Lessons About IO
How Does a Database Use IO?
We have a shiny new database server. We ran some tests on it, and found it was about the same speed as the old one. Worryingly the IO system seemed to be struggling to keep up with the load.
In case you don’t know, IO is short for Input/Output, and is used to describe the use of a hard disc, or similar storage. We all know that hard discs are slow compared to memory, but for a database to work well, the IO system needs to be able to keep up with the work the database is doing. Otherwise the database will eventually appear to lock up.
In these situations it is useful to have a rough idea of how the database works.
Updating data
If I want to update some data (Ignoring locking, latching, SQL parsing, and everything that isn’t IO which I am not interested in for this exercise)
- The session checks if the block containing the data I want to update is in the buffer cache. If not, it reads it in.
- Then I can make the change to the data.
- The original data is written to the undo tablespace (in the buffer cache) so the database can roll the change back.
- This change to undo is written to the redo logs (The head of a ring buffer in memory)
- The new data is written to the table (in the buffer cache) and that block is marked as dirty.
- This change is written to the redo logs (The buffer in memory)
We have changed a lot of information, but so far nothing has been written to disc. In fact, nothing has been read either if we were lucky enough to discover our block was already in the buffer cache. This is how the database can be so fast! What happens next is the important bit.
- commit
Now the database promises when it returns from the commit, it will preserve the transaction. The D out of ACID. All the database has to do is:
- Ask the log writer to make sure the part of the log buffer containing our transaction is written to disc.
- Let us know
Notice we haven’t actually written the data to disc yet. This is OK because if the database crashes, we have the redo log on disc which will tell the database what it needs to do.
What can go wrong?
The above is all very clever, but what happens if our storage is too slow.
What if my block isn’t in the buffer cache
The block has to be read in from the disc. Oracle records the time waiting to do this as db_file_sequential_read. There are a number of other wait events which this could be. See the Database Reference manual.
What if the buffer cache is full?
If the buffer cache is full, we can find a block which isn’t dirty and nobody has used for a while, and overwrite it.
What if there are no blocks we can overwrite?
Our session will ask the database writer to write some dirty blocks to disc. Then they won’t be dirty any more and we can overwrite them. We will have to wait while the database writer does this. Oracle records this as a free buffer wait. There are a couple of places this can happen. When the block is read in from disc, and also when the undo block is updated. Have a look at the documentation for the free buffer wait event in the Database Reference for more detail.
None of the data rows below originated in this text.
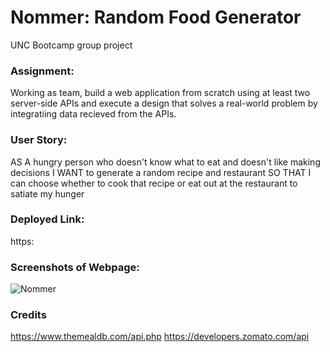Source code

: # Nommer: Random Food Generator 

UNC Bootcamp group project

### Assignment:

Working as team, build a web application from scratch using at least two server-side APIs and execute a design that solves a real-world problem by integratiing data recieved from the APIs. 

### User Story:

AS A hungry person who doesn't know what to eat and doesn't like making decisions 
I WANT to generate a random recipe and restaurant 
SO THAT I can choose whether to cook that recipe or eat out at the restaurant to satiate my hunger

### Deployed Link:

https:

### Screenshots of Webpage: 

![Nommer](/assets/images/)

### Credits

https://www.themealdb.com/api.php
https://developers.zomato.com/api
What if the redo buffer is full
The redo buffer is a ring buffer. Conceptually a ring buffer has a head pointer and a tail pointer chasing each other round the ring. If the head bumps into the tail, the buffer is full. If the tail bumps into the head, the buffer is empty.
Our session asks the log writer to write the log buffer to disc, then it waits till there is some space. Oracle records this wait as log buffer space.
What about when I commit
The session will ask the log writer to write the data in the log buffer to the disc. Then it will wait till that is done. Oracle records this wait as log file sync.
Do bigger buffers help?
When I make Elderflower Cordial, or Sloe Gin, I need to filter the drink once it has infused to get the solid bits out. I put a funnel on top of a bottle, then I add a piece of muslin to filter it, then I pour in the liquid. Eventually the funnel fills up. The top part of a funnel is a buffer holding the liquid while it waits to flow through. Making that part bigger won’t make things quicker, I need to increase the flow through the muslin.
It is like this with buffers. If the buffer is full because the disc can’t keep up, making it bigger won’t really help, it will just fill up again, because they aren’t being drained fast enough. This doesn’t mean that buffers should never be made bigger, just in this case it won’t help. What is required is faster IO, and in particular faster writes if these buffers are filling up.